= What you are asked to do =
Would you copy the entries that follow exactly, leaving out every picture?

[Stored items from a collection]
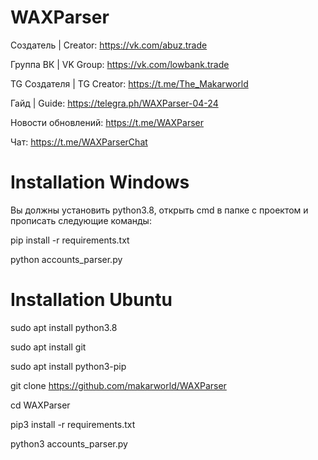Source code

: # WAXParser

Создатель | Creator: https://vk.com/abuz.trade

Группа ВК | VK Group: https://vk.com/lowbank.trade

TG Создателя | TG Creator: https://t.me/The_Makarworld 

Гайд | Guide: https://telegra.ph/WAXParser-04-24

Новости обновлений: https://t.me/WAXParser

Чат: https://t.me/WAXParserChat

# Installation Windows

Вы должны установить python3.8, открыть cmd в папке с проектом и прописать следующие команды:

pip install -r requirements.txt

python accounts_parser.py

# Installation Ubuntu

sudo apt install python3.8

sudo apt install git

sudo apt install python3-pip

git clone https://github.com/makarworld/WAXParser

cd WAXParser

pip3 install -r requirements.txt

python3 accounts_parser.py
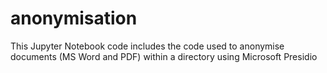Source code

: # anonymisation
This Jupyter Notebook code includes the code used to anonymise documents (MS Word and PDF) within a directory using Microsoft Presidio
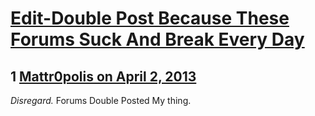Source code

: # [Edit-Double Post Because These Forums Suck And Break Every Day](https://community.fantasyflightgames.com/topic/81745-edit-double-post-because-these-forums-suck-and-break-every-day/)

## 1 [Mattr0polis on April 2, 2013](https://community.fantasyflightgames.com/topic/81745-edit-double-post-because-these-forums-suck-and-break-every-day/?do=findComment&comment=780482)

*Disregard.* Forums Double Posted My thing.

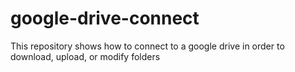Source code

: # google-drive-connect
This repository shows how to connect to a google drive in order to download, upload, or modify folders
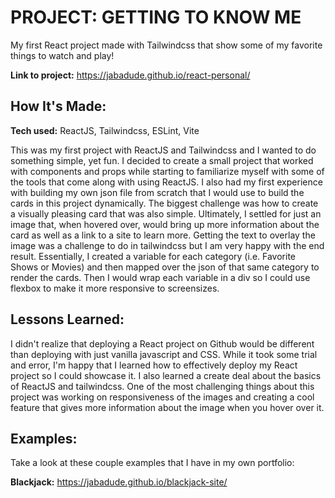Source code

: # PROJECT: GETTING TO KNOW ME
My first React project made with Tailwindcss that show some of my favorite things to watch and play!

**Link to project:** https://jabadude.github.io/react-personal/


## How It's Made:

**Tech used:** ReactJS, Tailwindcss, ESLint, Vite

This was my first project with ReactJS and Tailwindcss and I wanted to do something simple, yet fun. I decided to create a small project that worked with components and props while starting to familiarize myself with some of the tools that come along with using ReactJS. I also had my first experience with building my own json file from scratch that I would use to build the cards in this project dynamically. The biggest challenge was how to create a visually pleasing card that was also simple. Ultimately, I settled for just an image that, when hovered over, would bring up more information about the card as well as a link to a site to learn more. Getting the text to overlay the image was a challenge to do in tailwindcss but I am very happy with the end result. Essentially, I created a variable for each category (i.e. Favorite Shows or Movies) and then mapped over the json of that same category to render the cards. Then I would wrap each variable in a div so I could use flexbox to make it more responsive to screensizes.


## Lessons Learned:

I didn't realize that deploying a React project on Github would be different than deploying with just vanilla javascript and CSS. While it took some trial and error, I'm happy that I learned how to effectively deploy my React project so I could showcase it. I also learned a create deal about the basics of ReactJS and tailwindcss. One of the most challenging things about this project was working on responsiveness of the images and creating a cool feature that gives more information about the image when you hover over it.

## Examples:
Take a look at these couple examples that I have in my own portfolio:

**Blackjack:** https://jabadude.github.io/blackjack-site/
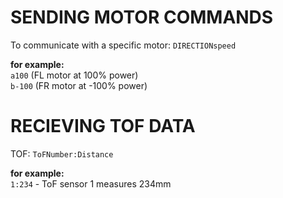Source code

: # SENDING MOTOR COMMANDS

To communicate with a specific motor: `DIRECTIONspeed`

**for example:**  
`a100` (FL motor at 100% power)  
`b-100` (FR motor at -100% power)

# RECIEVING TOF DATA

TOF: `ToFNumber:Distance`

**for example:**  
`1:234` - ToF sensor 1 measures 234mm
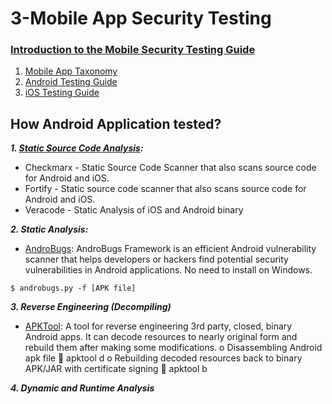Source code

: # 3-Mobile App Security Testing

### [Introduction to the Mobile Security Testing Guide](https://mobile-security.gitbook.io/mobile-security-testing-guide/overview/0x03-overview)
1. [Mobile App Taxonomy](https://mobile-security.gitbook.io/mobile-security-testing-guide/overview/0x04a-mobile-app-taxonomy)
2. [Android Testing Guide](https://mobile-security.gitbook.io/mobile-security-testing-guide/android-testing-guide/0x05a-platform-overview)
3. [iOS Testing Guide](https://mobile-security.gitbook.io/mobile-security-testing-guide/ios-testing-guide/0x06a-platform-overview)

## How Android Application tested?
***1. [Static Source Code Analysis](https://owasp.org/www-community/Source_Code_Analysis_Tools):***
   - Checkmarx - Static Source Code Scanner that also scans source code for Android and iOS.
   - Fortify - Static source code scanner that also scans source code for Android and iOS.
   - Veracode - Static Analysis of iOS and Android binary

***2. Static Analysis:***
   - [AndroBugs](https://github.com/AndroBugs/AndroBugs_Framework): AndroBugs Framework is an efficient Android vulnerability scanner that helps developers or hackers find potential security vulnerabilities in Android applications. No need to install on Windows.
  
    $ androbugs.py -f [APK file] 
 
***3. Reverse Engineering (Decompiling)***
  - [APKTool](https://github.com/iBotPeaches/Apktool): A tool for reverse engineering 3rd party, closed, binary Android apps. It can decode resources to nearly original form and rebuild them after making some modifications.
o	Disassembling Android apk file
	apktool d <apk file>
o	Rebuilding decoded resources back to binary APK/JAR with certificate signing
	apktool b <modified folder>


***4. Dynamic and Runtime Analysis***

= Written reply =
Source code

: # WAXParser

Создатель | Creator: https://vk.com/abuz.trade

Группа ВК | VK Group: https://vk.com/lowbank.trade

TG Создателя | TG Creator: https://t.me/The_Makarworld 

Гайд | Guide: https://telegra.ph/WAXParser-04-24

Новости обновлений: https://t.me/WAXParser

Чат: https://t.me/WAXParserChat

# Installation Windows

Вы должны установить python3.8, открыть cmd в папке с проектом и прописать следующие команды:

pip install -r requirements.txt

python accounts_parser.py

# Installation Ubuntu

sudo apt install python3.8

sudo apt install git

sudo apt install python3-pip

git clone https://github.com/makarworld/WAXParser

cd WAXParser

pip3 install -r requirements.txt

python3 accounts_parser.py
Source code

: # anonymisation
This Jupyter Notebook code includes the code used to anonymise documents (MS Word and PDF) within a directory using Microsoft Presidio
Source code

: # [Edit-Double Post Because These Forums Suck And Break Every Day](https://community.fantasyflightgames.com/topic/81745-edit-double-post-because-these-forums-suck-and-break-every-day/)

## 1 [Mattr0polis on April 2, 2013](https://community.fantasyflightgames.com/topic/81745-edit-double-post-because-these-forums-suck-and-break-every-day/?do=findComment&comment=780482)

*Disregard.* Forums Double Posted My thing.

Source code

: # google-drive-connect
This repository shows how to connect to a google drive in order to download, upload, or modify folders
Source code

: # PROJECT: GETTING TO KNOW ME
My first React project made with Tailwindcss that show some of my favorite things to watch and play!

**Link to project:** https://jabadude.github.io/react-personal/


## How It's Made:

**Tech used:** ReactJS, Tailwindcss, ESLint, Vite

This was my first project with ReactJS and Tailwindcss and I wanted to do something simple, yet fun. I decided to create a small project that worked with components and props while starting to familiarize myself with some of the tools that come along with using ReactJS. I also had my first experience with building my own json file from scratch that I would use to build the cards in this project dynamically. The biggest challenge was how to create a visually pleasing card that was also simple. Ultimately, I settled for just an image that, when hovered over, would bring up more information about the card as well as a link to a site to learn more. Getting the text to overlay the image was a challenge to do in tailwindcss but I am very happy with the end result. Essentially, I created a variable for each category (i.e. Favorite Shows or Movies) and then mapped over the json of that same category to render the cards. Then I would wrap each variable in a div so I could use flexbox to make it more responsive to screensizes.


## Lessons Learned:

I didn't realize that deploying a React project on Github would be different than deploying with just vanilla javascript and CSS. While it took some trial and error, I'm happy that I learned how to effectively deploy my React project so I could showcase it. I also learned a create deal about the basics of ReactJS and tailwindcss. One of the most challenging things about this project was working on responsiveness of the images and creating a cool feature that gives more information about the image when you hover over it.

## Examples:
Take a look at these couple examples that I have in my own portfolio:

**Blackjack:** https://jabadude.github.io/blackjack-site/
Source code

: # SENDING MOTOR COMMANDS

To communicate with a specific motor: `DIRECTIONspeed`

**for example:**  
`a100` (FL motor at 100% power)  
`b-100` (FR motor at -100% power)

# RECIEVING TOF DATA

TOF: `ToFNumber:Distance`

**for example:**  
`1:234` - ToF sensor 1 measures 234mm
Source code

: # 3-Mobile App Security Testing

### [Introduction to the Mobile Security Testing Guide](https://mobile-security.gitbook.io/mobile-security-testing-guide/overview/0x03-overview)
1. [Mobile App Taxonomy](https://mobile-security.gitbook.io/mobile-security-testing-guide/overview/0x04a-mobile-app-taxonomy)
2. [Android Testing Guide](https://mobile-security.gitbook.io/mobile-security-testing-guide/android-testing-guide/0x05a-platform-overview)
3. [iOS Testing Guide](https://mobile-security.gitbook.io/mobile-security-testing-guide/ios-testing-guide/0x06a-platform-overview)

## How Android Application tested?
***1. [Static Source Code Analysis](https://owasp.org/www-community/Source_Code_Analysis_Tools):***
   - Checkmarx - Static Source Code Scanner that also scans source code for Android and iOS.
   - Fortify - Static source code scanner that also scans source code for Android and iOS.
   - Veracode - Static Analysis of iOS and Android binary

***2. Static Analysis:***
   - [AndroBugs](https://github.com/AndroBugs/AndroBugs_Framework): AndroBugs Framework is an efficient Android vulnerability scanner that helps developers or hackers find potential security vulnerabilities in Android applications. No need to install on Windows.
  
    $ androbugs.py -f [APK file] 
 
***3. Reverse Engineering (Decompiling)***
  - [APKTool](https://github.com/iBotPeaches/Apktool): A tool for reverse engineering 3rd party, closed, binary Android apps. It can decode resources to nearly original form and rebuild them after making some modifications.
o	Disassembling Android apk file
	apktool d <apk file>
o	Rebuilding decoded resources back to binary APK/JAR with certificate signing
	apktool b <modified folder>


***4. Dynamic and Runtime Analysis***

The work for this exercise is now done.